I write and delete posts all the time. I often get things off my chest that are bothering me (usually about how people are being badly treated) and then realise I don't actually need to inflict my angst on others. I recently wrote one such post after a very frustrating day when I was really upset and I did post it - and lovely Gransnetters saw it for what it was and were very kindly in their responses. 

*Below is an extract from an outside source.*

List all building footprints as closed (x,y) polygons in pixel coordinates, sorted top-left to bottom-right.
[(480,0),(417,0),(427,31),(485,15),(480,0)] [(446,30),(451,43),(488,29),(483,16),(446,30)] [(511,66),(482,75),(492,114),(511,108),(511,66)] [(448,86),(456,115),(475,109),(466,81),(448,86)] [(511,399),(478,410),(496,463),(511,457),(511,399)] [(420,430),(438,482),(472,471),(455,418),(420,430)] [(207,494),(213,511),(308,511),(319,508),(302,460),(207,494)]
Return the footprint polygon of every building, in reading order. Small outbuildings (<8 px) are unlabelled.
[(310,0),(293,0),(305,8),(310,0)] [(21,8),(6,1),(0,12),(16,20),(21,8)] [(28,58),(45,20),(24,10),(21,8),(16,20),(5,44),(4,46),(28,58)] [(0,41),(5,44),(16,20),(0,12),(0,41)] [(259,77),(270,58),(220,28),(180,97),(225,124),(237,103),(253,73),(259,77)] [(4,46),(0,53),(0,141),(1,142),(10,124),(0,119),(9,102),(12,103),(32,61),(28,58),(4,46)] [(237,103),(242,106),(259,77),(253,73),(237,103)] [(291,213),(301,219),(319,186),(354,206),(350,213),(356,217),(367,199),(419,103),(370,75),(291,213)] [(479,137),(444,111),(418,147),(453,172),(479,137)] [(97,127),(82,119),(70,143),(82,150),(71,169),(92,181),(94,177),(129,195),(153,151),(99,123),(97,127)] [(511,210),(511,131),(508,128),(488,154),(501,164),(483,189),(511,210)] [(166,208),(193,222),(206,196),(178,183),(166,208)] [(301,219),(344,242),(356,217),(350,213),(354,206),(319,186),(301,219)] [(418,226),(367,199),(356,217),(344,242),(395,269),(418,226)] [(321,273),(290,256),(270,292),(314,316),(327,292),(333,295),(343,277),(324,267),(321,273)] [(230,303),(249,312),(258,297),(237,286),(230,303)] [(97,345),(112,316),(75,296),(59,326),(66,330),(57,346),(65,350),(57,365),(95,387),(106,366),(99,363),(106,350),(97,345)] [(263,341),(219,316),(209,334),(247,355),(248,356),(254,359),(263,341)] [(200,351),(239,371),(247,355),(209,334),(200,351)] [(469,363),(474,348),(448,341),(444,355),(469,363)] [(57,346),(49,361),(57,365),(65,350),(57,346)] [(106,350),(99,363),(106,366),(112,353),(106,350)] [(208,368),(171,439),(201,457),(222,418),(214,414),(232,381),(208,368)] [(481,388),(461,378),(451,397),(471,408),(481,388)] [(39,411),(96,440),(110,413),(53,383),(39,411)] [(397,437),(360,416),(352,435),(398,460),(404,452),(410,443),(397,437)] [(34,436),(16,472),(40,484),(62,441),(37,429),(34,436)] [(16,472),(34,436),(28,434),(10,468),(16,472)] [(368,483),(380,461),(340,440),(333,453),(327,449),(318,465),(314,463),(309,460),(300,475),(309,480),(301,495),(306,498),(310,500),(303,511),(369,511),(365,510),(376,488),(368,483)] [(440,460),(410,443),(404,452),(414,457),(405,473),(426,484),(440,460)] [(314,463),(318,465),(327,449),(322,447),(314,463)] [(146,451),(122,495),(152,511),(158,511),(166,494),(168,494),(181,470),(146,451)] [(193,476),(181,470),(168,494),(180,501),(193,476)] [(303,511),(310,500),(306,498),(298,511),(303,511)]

I have held back if I thought that a response or post might make my situation or problem public. I am aware that posts appear on face book and Mumsnet so that several huge worries I have and for which it might have helped to gain others opinions, have not seen the light of day due to a fear of them becoming known to family or friends! I am sure I am not alone with this one
Often .mostly because my post could be misread in some way . I can't remember many examples as there are too many but one particular thread that's running at the moment that we are not sure is genuine or not is one where I could have replied but have avoided.
Sometimes it can make you feel better to type out a post, even if you end up deleting it.
and, like aggie , I sometimes think, why did I post that?